WORK ITEM A -
Using the AlphaGrowth proposal, explain in one to three sentences why the team built its crypto-native CRM and dashboard.
WORK ITEM B -
Pick up the thread on the AlphaGrowth proposal after its final sentence and carry it on.

Operating since 2018, AlphaGrowth has years of experience in DeFi and Crypto BD, We have successfully facilitated business development for multiple protocols including Kava, Sommelier Finance, NEAR, Aurora, and many others.

In our latest engagement with the Kava grants program, the Kava ecosystem witnessed integration with 78 projects and a TVL increase of $80+ Million. Our strategies have shown resilience and success throughout the crypto winter. Over the past year, our BD efforts have led to the deployment of over 150 projects on various blockchains. AlphaGrowth gets deals done, even in the bear.

We have interacted with over 100 ecosystems and 2700+ projects. To facilitate BD and grant deployment, our team built a crypto-native CRM and dashboard enabling us to efficiently evaluate and score opportunities, and report progress on all BD efforts.

Impact and Transparency

At AlphaGrowth, we like doing business in public. We welcome any input or feedback from the Compound community on the proposal.

To keep the community informed on the progress, AG will implement the following tasks to guarantee transparency

  • Monthly reports on the progress of BD activities so far (6 reports)
  • Quarterly Progress reports highlighting various deals in the pipeline, successful integrations, closed deals and learnings (2 reports)
  • A database that gives all the program specific information to the community so that the members can come, verify and inquire about the process.
  • Post program analysis and report about spends on budget categories 3,4 & 5


Website | Twitter | Linkedin

Some of the examples of our research and data


Update 1: On the Community call held on Aug 9th 2023, We had presented the proposal to the community

We were lucky enough to get the feedback from multiple community members. Among them here are the 3 points mentioned by @kevin

  1. Engineering side challenges to deploy compound to new chains
  1. Seeing more use cases and integrations with other Dapps ranther than getting on more chains

  2. Budget request for the program being too high

As time was limited, we could not complete the discussion. @kevin we are working on the proposal to address the points, any other point that you wanted to mention?

In order to make the proposal best suited for Compound’s growth and development, we look forward to get your feedback on it. Thanks


Thanks @sharp and the Alphagrowth team for making this proposal and speaking at the Compound community call. Personally, I would love to see a third-party focused around growth and BD for the protocol. However, I do have some concerns about the current proposal which I will expand upon below.

RECORD EXCERPTS -
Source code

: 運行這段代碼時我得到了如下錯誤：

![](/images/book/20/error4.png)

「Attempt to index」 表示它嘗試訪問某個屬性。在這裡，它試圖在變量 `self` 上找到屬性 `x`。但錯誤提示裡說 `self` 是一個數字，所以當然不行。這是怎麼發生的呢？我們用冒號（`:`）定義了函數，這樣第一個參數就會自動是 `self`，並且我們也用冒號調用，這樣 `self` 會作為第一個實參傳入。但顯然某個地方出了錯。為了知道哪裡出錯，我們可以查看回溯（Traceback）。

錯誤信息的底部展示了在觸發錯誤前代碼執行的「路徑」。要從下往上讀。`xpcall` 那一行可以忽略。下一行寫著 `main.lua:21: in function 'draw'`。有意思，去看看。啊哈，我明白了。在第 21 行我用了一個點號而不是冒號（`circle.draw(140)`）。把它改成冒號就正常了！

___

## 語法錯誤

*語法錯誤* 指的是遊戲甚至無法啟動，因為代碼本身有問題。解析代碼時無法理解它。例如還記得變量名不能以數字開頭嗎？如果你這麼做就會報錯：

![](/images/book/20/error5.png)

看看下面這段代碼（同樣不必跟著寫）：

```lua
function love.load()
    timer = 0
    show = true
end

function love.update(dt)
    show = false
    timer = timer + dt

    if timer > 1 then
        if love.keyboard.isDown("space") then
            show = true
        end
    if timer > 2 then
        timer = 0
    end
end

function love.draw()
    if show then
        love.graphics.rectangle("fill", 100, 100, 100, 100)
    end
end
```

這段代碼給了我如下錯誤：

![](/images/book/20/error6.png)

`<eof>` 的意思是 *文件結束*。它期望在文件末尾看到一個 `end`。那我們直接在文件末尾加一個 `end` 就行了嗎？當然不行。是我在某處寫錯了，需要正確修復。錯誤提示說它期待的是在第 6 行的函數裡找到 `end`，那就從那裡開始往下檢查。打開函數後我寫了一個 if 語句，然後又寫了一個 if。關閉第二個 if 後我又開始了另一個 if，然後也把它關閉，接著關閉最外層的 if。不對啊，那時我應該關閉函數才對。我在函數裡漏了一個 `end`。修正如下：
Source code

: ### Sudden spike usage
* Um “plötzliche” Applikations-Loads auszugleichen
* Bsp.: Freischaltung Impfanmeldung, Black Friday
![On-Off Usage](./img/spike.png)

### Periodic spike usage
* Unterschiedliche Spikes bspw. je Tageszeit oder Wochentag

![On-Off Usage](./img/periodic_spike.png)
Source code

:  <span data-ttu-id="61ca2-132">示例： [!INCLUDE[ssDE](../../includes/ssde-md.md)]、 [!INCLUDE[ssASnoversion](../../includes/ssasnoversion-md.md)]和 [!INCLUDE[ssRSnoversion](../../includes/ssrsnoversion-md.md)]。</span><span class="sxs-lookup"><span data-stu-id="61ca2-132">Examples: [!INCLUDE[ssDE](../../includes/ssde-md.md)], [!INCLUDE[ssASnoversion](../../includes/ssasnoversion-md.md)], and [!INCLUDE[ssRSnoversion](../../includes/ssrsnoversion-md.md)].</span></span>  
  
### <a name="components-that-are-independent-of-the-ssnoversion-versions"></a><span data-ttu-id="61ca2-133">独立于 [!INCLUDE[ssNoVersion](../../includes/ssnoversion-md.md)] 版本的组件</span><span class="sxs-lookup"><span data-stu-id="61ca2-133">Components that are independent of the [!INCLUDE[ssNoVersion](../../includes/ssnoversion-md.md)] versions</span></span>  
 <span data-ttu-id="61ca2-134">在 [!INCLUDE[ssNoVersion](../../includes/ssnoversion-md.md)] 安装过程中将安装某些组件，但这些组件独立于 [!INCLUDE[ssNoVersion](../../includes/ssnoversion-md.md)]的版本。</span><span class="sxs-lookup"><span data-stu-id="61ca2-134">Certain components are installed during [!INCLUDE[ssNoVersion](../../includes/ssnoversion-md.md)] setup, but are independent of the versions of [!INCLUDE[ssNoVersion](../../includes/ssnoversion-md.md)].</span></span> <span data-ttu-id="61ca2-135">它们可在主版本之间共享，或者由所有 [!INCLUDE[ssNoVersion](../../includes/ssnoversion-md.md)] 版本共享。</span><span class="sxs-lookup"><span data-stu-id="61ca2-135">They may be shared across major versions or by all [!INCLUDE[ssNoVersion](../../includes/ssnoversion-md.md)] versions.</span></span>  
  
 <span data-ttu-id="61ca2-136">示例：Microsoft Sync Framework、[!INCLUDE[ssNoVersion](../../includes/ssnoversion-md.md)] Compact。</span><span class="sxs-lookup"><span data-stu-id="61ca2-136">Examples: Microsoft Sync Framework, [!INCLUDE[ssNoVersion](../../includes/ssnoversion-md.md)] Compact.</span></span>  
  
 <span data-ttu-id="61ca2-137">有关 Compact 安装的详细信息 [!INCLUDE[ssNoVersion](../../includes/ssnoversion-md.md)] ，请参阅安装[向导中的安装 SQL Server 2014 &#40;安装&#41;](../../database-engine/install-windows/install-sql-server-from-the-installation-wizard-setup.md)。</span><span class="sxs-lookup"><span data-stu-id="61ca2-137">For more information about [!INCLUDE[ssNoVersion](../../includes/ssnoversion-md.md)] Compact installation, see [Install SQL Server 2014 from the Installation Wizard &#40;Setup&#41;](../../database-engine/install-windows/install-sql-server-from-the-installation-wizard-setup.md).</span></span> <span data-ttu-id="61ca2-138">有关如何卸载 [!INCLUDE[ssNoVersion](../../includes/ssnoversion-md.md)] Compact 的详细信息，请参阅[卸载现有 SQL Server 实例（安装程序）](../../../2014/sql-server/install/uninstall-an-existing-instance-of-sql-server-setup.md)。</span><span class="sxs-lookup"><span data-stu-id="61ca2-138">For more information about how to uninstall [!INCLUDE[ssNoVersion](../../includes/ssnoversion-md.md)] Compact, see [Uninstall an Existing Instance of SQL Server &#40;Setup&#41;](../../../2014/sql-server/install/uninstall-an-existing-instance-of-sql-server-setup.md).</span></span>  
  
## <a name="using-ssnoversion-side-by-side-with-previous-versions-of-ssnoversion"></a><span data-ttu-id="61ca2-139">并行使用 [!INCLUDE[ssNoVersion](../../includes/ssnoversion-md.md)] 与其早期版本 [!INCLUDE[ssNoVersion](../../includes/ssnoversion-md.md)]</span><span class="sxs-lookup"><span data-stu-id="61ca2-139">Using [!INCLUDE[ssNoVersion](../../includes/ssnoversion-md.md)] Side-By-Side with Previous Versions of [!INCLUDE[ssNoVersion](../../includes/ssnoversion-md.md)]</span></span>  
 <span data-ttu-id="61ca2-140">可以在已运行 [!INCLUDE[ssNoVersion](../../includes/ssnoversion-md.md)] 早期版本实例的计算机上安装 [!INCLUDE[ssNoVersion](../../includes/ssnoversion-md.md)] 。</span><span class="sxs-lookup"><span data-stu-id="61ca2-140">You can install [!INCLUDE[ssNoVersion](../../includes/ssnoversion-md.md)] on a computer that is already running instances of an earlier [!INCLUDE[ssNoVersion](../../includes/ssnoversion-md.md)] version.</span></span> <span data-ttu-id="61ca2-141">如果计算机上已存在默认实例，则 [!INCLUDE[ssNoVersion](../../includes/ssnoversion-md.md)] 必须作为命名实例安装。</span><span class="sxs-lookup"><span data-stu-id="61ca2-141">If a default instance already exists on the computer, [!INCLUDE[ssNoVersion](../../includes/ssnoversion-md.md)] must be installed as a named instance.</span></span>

RESPONSE A -
The team built the CRM and dashboard to facilitate business development and grant deployment. The tools let them efficiently evaluate and score opportunities and report progress on all of their BD efforts.

RESPONSE B -
Chain integrations and token integrations seem unnecessary

These three points cover the crux of my concerns. But I’d like to expand a bit further into the second point:

Compound is in the fortunate position of being a protocol that most chains would probably pay to have as part of their own ecosystem. For many nascent chains, having a bluechip protocol like Compound launch on their platform is arguably a bigger benefit to the chain itself than Compound. Furthermore, with a presence on Polygon, Arbitrum, Base, and, in the future, Optimism, Compound will have a presence on most of the major chains/L2s. There seems to be very little upside for the protocol in this chain-expansion focused proposal. Not only that, the work that the DAO would be paying Alphagrowth $600K+ (11K COMP) for is already currently being done without cost by other chains that want to have Compound on their chain.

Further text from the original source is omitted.